GIVEN TEXT:
Sometimes? You've gotten a ton of replies digging into the "why" and "when", and I only wanted to add that your question brought to mind this quote from the official SQLite website:

> "Think of SQLite not as a replacement for Oracle but as a replacement for fopen()"

https://www.sqlite.org/about.html


It depends on the data and application,

I use a similar approach for compressing data that go in a couple of database/store. Having control on when and how to compress data can significantly improve performance, also, it sometimes makes sense to keep compress data even in memory since it can allow you to make better use of it.

Also keep in mind that often you can't control the filesystem.

One use case for which I am working right now is that I have is storing highly repetitive data on a very slow flash storage, (that technically support compression, but it is slow and with not great compression ratio), I can significantly improve performance.

edit: grammar


Yeah but your app doesn't have control over the filesystem. Usually an sqlite db is bundled with an application or created by it.

That said, it looks like you could get the same results by doing client side compression and decompression of data yourself, and storing compressed blobs in sqlite. It only compresses text column data, not entire pages.


But it uses a shared zstd dictionary among rows!

The details are described here: https://phiresky.github.io/blog/2022/sqlite-zstd/



With this you can selectively compress per column


This kind of solution should work fine event if the database is encrypted.


This mentions something I've been wondering about:

>Depending on the data, this can reduce the size of the database by 80% while keeping performance mostly the same (or even improving it, since the data to be read from disk is smaller).

"Even improving it" is a bold claim!

Modern CPU's are often hungry for data, aren't they? While being incredibly fast and mostly idle?

Is reading a smaller compressed file and decompressing it in the CPU's hyperfast cache before use faster than reading it uncompressed?

Maybe you can speed up an entire server, even one with lots of free space and no need for compression, by adding full disk compression anyway!

Unless the CPU's are at 100% utilization this could always be used. Since the CPU will then use the data, it might be fast enough to uncompress it at home faster than the bus can keep dropping it off at file read speeds.

This chart I found that goes up to 2000 suggests cache access had an increasing performance gap with even RAM bandwidth, to say nothing of SSD's[1]

It is from here[2]

(However, compressing a full disk can only help if there are extra CPU cycles.

RECORDS SHOWN:
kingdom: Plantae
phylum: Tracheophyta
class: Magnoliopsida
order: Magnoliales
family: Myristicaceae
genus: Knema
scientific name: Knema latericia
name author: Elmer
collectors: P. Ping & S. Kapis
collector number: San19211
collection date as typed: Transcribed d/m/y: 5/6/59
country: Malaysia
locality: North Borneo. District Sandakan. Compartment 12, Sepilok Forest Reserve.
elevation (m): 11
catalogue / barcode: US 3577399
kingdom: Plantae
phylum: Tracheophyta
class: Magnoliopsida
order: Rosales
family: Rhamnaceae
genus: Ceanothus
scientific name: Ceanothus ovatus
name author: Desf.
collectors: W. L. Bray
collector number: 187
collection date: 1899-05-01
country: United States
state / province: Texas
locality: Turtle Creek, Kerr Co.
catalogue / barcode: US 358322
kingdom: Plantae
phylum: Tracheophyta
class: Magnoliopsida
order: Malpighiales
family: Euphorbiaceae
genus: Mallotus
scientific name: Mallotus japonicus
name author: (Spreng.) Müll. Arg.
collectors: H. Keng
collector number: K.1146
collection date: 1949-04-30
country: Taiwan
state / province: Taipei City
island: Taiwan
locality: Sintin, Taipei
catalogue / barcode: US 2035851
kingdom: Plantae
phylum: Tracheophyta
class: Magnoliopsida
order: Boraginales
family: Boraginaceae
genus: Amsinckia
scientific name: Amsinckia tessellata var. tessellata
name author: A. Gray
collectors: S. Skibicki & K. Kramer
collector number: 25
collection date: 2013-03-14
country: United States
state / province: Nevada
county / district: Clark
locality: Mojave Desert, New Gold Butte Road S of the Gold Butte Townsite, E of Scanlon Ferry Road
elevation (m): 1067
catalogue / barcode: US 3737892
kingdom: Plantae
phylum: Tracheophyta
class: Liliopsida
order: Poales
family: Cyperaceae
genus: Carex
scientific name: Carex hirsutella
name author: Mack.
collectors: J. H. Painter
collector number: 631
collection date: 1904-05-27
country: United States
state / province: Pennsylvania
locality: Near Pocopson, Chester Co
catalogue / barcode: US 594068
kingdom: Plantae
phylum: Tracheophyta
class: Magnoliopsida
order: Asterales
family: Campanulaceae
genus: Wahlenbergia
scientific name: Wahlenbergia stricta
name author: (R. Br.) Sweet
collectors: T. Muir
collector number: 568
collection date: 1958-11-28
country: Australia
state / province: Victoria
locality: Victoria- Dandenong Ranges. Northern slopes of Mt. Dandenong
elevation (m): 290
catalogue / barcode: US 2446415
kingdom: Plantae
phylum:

WORK REQUIRED: In the SQLite compression thread, what does the quote from the official SQLite website say SQLite should be thought of as a replacement for?

RESPONSE TO THIS EXERCISE: A replacement for fopen(), not for Oracle.